---- Text passage
R/pdf_document.R
In rmarkdown: Dynamic Documents for R

Documented in latex_document latex_fragment pdf_document

#' Convert to a PDF/LaTeX document
#'
#' Formats for converting from R Markdown to a PDF or LaTeX document.
#'
#' See the \href{https://bookdown.org/yihui/rmarkdown/pdf-document.html}{online
#' documentation} for additional details on using the \code{pdf_document}
#' format.
#'
#' Creating PDF output from R Markdown requires that LaTeX be installed.
#'
#' R Markdown documents can have optional metadata that is used to generate a
#' document header that includes the title, author, and date. For more details
#' see the documentation on R Markdown \link[=rmd_metadata]{metadata}.
#'
#' R Markdown documents also support citations. You can find more information on
#' the markdown syntax for citations in the
#' \href{https://pandoc.org/MANUAL.html#citations}{Bibliographies
#' and Citations} article in the online documentation.
#'
#' Many aspects of the LaTeX template used to create PDF documents can be
#' customized using metadata. For example:
#'
#' \tabular{l}{
#' \code{---} \cr
#' \code{title: "Crop Analysis Q3 2013"} \cr
#' \code{fontsize: 11pt} \cr
#' \code{geometry: margin=1in} \cr
#' \code{---}
#' }
#'
#' Available metadata variables include:
#'
#' \describe{
#'    \item{\code{lang}}{Document language code (e.g. "es", "fr", "pt-BR")}
#'    \item{\code{fontsize}}{Font size (e.g. 10pt, 11pt, 12pt)}
#'    \item{\code{documentclass}}{LaTeX document class (e.g. article)}
#'    \item{\code{classoption}}{Option for \code{documentclass} (e.g. oneside); may be repeated}
#'    \item{\code{geometry}}{Options for geometry class (e.g. margin=1in); may be repeated}
#'    \item{\code{mainfont, sansfont, monofont, mathfont}}{Document fonts (works only with xelatex and lualatex, see the \code{latex_engine} option)}
#'    \item{\code{linkcolor, urlcolor, citecolor}}{Color for internal, external, and citation links (red, green, magenta, cyan, blue, black)}
#'    \item{\code{linestretch}}{Options for line spacing (e.g. 1, 1.5, 3)}
#' }
#' @inheritParams html_document
#' @param fig_crop Whether to crop PDF figures with the command
#'   \command{pdfcrop}. This requires the tools \command{pdfcrop} and
#'   \command{ghostscript} to be installed. By default, \code{fig_crop = TRUE}
#'   if these two tools are available.
--------
▶ **Task 1**
Reproduce the part of the R Markdown PDF format documentation that opens with the words containing "R/pdf_document.R" and closes with "LaTeX be installed.".
---- Supplied material
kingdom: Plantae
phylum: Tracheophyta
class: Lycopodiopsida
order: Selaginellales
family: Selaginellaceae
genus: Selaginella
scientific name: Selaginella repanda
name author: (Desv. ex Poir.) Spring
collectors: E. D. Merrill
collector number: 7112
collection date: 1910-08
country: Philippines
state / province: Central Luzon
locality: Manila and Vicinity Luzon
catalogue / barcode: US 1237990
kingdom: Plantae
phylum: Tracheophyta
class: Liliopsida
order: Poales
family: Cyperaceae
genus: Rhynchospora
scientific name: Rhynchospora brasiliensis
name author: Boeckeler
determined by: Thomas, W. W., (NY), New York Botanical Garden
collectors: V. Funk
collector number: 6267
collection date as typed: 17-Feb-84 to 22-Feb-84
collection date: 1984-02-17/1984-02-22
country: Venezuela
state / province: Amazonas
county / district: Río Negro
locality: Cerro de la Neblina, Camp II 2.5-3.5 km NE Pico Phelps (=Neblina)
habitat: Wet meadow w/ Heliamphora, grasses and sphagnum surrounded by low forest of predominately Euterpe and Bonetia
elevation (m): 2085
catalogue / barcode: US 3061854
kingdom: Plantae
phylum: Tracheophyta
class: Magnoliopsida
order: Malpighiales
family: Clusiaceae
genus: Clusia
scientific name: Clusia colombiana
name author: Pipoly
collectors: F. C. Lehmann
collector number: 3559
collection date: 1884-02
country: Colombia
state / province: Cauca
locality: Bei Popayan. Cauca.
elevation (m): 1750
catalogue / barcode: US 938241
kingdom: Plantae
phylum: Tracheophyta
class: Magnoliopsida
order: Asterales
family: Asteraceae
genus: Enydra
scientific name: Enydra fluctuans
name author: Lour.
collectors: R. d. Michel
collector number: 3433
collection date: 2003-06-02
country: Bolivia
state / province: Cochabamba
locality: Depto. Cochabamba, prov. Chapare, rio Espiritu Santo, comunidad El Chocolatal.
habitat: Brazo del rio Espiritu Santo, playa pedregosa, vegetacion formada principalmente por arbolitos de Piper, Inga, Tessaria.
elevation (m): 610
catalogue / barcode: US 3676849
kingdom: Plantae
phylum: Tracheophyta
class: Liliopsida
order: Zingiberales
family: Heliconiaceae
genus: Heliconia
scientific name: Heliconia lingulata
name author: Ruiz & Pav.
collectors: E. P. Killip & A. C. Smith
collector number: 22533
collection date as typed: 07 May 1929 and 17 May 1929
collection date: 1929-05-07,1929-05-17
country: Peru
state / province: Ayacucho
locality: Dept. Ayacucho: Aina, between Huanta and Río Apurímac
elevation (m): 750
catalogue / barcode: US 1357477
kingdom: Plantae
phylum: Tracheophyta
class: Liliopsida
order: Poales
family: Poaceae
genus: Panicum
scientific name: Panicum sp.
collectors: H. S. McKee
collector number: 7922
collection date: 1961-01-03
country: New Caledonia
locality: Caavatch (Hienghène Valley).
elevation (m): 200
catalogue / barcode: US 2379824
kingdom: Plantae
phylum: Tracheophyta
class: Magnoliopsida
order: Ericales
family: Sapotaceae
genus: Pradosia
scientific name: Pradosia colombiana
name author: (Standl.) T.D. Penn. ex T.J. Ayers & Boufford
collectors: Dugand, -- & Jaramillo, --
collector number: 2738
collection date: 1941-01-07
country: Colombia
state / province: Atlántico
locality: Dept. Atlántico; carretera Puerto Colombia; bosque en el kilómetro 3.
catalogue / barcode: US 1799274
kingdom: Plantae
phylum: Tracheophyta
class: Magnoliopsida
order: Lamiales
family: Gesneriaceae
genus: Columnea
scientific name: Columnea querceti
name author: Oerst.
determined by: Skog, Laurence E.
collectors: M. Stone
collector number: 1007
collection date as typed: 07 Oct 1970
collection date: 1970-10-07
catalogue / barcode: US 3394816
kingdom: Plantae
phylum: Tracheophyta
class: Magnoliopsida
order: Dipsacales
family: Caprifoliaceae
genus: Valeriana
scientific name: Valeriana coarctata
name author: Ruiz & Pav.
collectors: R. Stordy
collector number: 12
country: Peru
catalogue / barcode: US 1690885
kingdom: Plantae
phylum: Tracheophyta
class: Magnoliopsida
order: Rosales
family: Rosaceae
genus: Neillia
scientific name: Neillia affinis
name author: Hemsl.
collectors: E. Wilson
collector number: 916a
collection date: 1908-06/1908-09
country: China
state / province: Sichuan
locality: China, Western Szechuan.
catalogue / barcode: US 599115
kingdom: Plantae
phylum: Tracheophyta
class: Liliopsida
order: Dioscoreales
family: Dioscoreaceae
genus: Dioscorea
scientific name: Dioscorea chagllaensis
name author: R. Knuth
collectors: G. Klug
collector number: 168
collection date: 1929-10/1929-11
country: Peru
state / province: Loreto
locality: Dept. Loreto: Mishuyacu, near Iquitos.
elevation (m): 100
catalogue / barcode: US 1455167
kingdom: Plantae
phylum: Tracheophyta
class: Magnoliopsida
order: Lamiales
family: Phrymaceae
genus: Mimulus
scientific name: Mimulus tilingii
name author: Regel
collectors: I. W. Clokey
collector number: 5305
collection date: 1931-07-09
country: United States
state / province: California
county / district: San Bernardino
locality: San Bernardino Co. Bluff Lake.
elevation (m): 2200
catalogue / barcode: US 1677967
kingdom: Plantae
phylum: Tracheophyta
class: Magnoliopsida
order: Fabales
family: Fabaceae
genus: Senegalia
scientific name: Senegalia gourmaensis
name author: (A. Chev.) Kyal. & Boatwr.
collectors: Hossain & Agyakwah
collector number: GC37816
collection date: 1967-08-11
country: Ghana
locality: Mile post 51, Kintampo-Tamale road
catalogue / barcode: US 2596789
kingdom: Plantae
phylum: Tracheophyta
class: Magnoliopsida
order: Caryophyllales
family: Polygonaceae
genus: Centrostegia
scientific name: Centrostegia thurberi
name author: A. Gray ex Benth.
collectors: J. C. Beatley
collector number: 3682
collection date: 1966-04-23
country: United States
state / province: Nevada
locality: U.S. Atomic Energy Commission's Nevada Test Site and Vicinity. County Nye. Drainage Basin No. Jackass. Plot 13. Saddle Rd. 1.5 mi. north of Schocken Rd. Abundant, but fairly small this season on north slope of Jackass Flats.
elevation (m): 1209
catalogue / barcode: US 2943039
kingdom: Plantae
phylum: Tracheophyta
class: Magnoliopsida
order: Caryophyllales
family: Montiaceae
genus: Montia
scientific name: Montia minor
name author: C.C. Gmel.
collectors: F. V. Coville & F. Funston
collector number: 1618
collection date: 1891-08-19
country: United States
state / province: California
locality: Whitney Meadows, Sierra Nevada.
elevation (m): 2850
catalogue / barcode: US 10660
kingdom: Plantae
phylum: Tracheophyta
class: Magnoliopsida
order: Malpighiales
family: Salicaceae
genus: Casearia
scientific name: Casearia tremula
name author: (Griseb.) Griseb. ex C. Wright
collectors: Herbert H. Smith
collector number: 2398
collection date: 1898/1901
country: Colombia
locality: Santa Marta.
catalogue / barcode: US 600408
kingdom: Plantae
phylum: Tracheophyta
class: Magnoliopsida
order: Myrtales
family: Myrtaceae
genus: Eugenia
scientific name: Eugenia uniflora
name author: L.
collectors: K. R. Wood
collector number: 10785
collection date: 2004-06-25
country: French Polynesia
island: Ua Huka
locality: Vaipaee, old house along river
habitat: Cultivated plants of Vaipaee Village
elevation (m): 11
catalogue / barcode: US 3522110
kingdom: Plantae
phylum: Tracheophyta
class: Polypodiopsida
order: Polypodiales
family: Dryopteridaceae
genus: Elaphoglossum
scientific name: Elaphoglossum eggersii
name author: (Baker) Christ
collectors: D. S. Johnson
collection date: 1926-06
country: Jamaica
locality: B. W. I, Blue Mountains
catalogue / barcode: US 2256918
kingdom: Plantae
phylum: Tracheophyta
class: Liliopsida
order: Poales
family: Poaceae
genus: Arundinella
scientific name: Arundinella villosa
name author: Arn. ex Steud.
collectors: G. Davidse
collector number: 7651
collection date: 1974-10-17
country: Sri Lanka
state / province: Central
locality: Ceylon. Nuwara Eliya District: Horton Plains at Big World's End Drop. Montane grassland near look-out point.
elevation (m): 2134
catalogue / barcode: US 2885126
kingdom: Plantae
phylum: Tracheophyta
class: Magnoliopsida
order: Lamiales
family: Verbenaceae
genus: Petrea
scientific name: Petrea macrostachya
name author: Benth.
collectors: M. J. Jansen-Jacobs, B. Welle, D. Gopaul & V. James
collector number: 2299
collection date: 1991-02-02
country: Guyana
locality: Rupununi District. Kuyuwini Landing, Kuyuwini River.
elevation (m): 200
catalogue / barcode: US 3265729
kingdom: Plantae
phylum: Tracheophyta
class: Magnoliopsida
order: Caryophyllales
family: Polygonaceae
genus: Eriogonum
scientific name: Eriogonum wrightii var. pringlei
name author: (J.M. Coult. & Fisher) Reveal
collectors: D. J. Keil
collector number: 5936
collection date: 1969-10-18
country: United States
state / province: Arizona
--------
▶ **Task 2**
In the records, switch "name author" to "authority" in the part that opens with the line containing "country: New Caledonia" and closes with "collectors: Dugand, -- &", and return only those lines with everything else unchanged.

▶ **Exercise response 1**
R/pdf_document.R
In rmarkdown: Dynamic Documents for R

Documented in latex_document latex_fragment pdf_document

#' Convert to a PDF/LaTeX document
#'
#' Formats for converting from R Markdown to a PDF or LaTeX document.
#'
#' See the \href{https://bookdown.org/yihui/rmarkdown/pdf-document.html}{online
#' documentation} for additional details on using the \code{pdf_document}
#' format.
#'
#' Creating PDF output from R Markdown requires that LaTeX be installed.

▶ **Exercise response 2**
country: New Caledonia
locality: Caavatch (Hienghène Valley).
elevation (m): 200
catalogue / barcode: US 2379824
kingdom: Plantae
phylum: Tracheophyta
class: Magnoliopsida
order: Ericales
family: Sapotaceae
genus: Pradosia
scientific name: Pradosia colombiana
authority: (Standl.) T.D. Penn. ex T.J. Ayers & Boufford
collectors: Dugand, -- & Jaramillo, --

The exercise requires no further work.